The STR-21G-S2 system can be freely configured to measure the required Solar radiation components in the most accurate way. Hence, a cost-effective solution can be created for every application. In harsh climate environments, the MV-01 ventilator & heater can be deployed. The MS-57 pyrheliometer has a heated front window to avoid condensation and ice which can affect the measurements.
Global radiation can be composed by the sum of the cosine weighted direct and diffuse. This way the sun tracker with pyrheliometer and shaded pyranometer can provide all three Solar radiation components. The addition of the MS-80 for GHI measurements, data can be verified by comparing the measured values to the calculated GHI. Unique to the system, EKO’s radiometers have the ability to sample much faster than traditional solar sensors. Faster sample rates allow the sensor to ‘catch’ more accurately the peak irradiance value under variable atmospheric conditions and lower the measurement uncertainty of one-minute average values.
Applications and uses
Photovoltaic energy production
Solar radiation is not only the driving force behind the Earth’s weather phenomena, it also drives photovoltaic energy production. One day of solar energy received by the Earth exceeds the amount of worldwide energy consumption per year. Exploring this merely inexhaustible source of energy – either by direct transformation of radiant energy into electricity or by indirect energy production via wind, waves, etc. – seems to be the obvious way to go. In this context solar radiation measurements are of primary interest for applications like site-specific solar resource assessments, PV performance evaluation, solar resource forecasting, and so on. However, as with most real-world measurement systems, the difficulties are in the details. Reliable and accurate radiation measurements need some knowledge and attention: think of environmental influences (wind, rain/snow, soling), re-calibration (bi-annually), not to mention data processing, spectral effects, etc. The remaining part of this article intends to give you some background information and best-practice recommendations.
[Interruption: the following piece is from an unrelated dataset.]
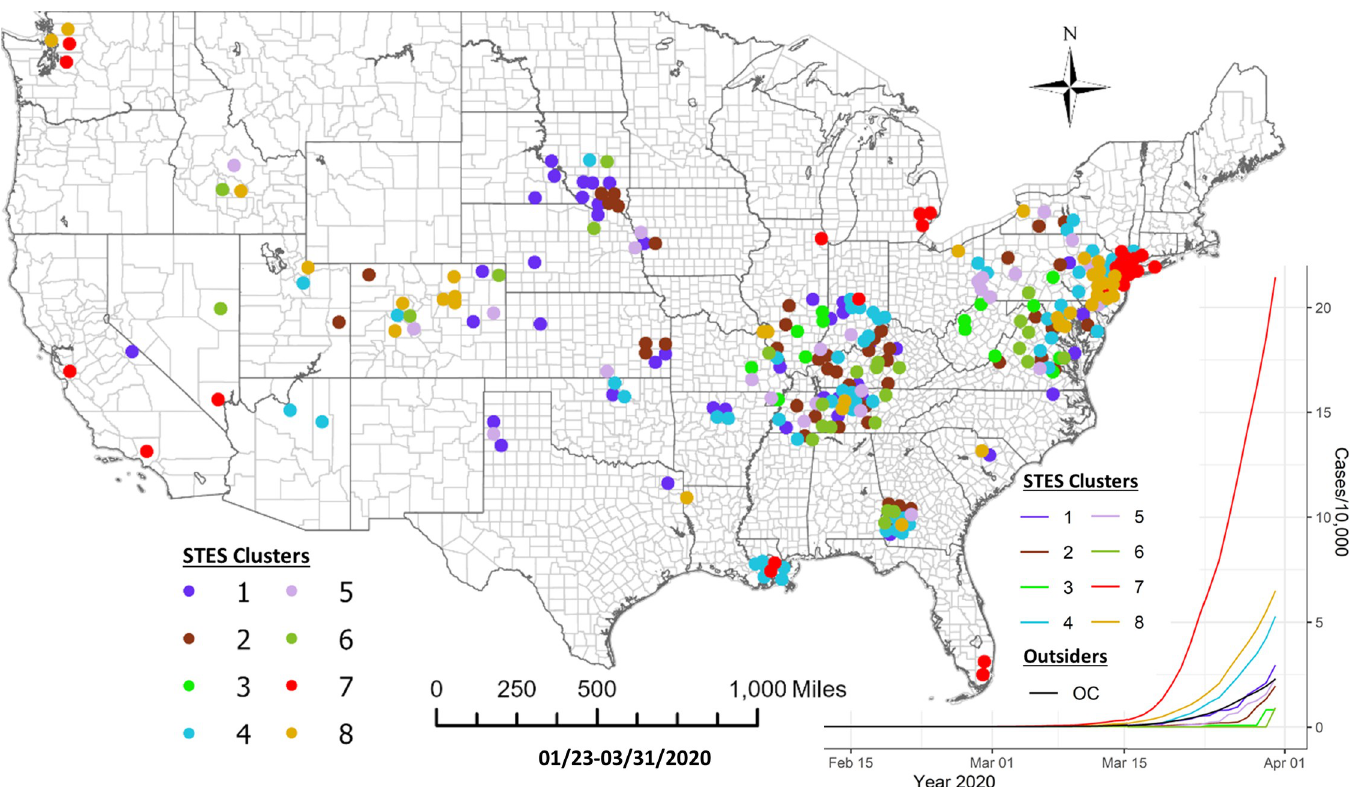
Fig 6. Sequence similarity-based COVID-19 clusters along with average temporal trends at county level during 1/22/2020-3/31/2020. This map includes the counties with higher relative risk (RR > 1) contained in all the clusters detected by scan statistics in Fig 3. The average temporal trends of cumulative cases for STES clusters 1–8 on the map appear at the bottom right. Notice that the colors of STES clusters match with correspondingly colored dots on the map and with the colors of the STES cluster curves on the graph. OC includes all counties not included in the clusters.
Basically, accurate and precise solar radiation measurements are obtained using two components: a suitable pyranometer and an adequate data logger. In some cases, mostly for dedicated scientific research, reference cell can be used in parallel to pyranometers. But reference cells are also widely used to measure solar radiation as if it were broad band radiometers. For such a use, however, there remains an issue with the spectral selectivity of reference cells. A pyranometer having a flat broad-band spectral response measures the incoming solar radiation homogeneously but reference cells are confined to their band-gab specific sensitivity so that reference cells will not measure solar radiation equally and homogeneously like pyranometers.
As mentioned above, radiation sensors are physical instruments which provide accurate measurements if some basic recommendations are followed. Every user of radiation sensors needs a reasonable awareness of their measurement quality. By taking into account some simple rules the data product generated by the radiometer will fulfill its need for your application more than enough.
DNI measurements with a pyrheliometer
Solar Direct Normal Irradiance (DNI) represents the direct solar component and contains about 80% of the total solar energy budget on earth. Outside the atmosphere (AM0) the solar irradiance is considdered as a constant (1367 W/m2) that slightly fluctuates with a 11 year cycle. The DNI at the earth surface is highly variable due to the atmospheric conditions (clouds, aerosols, water vapor and molecules).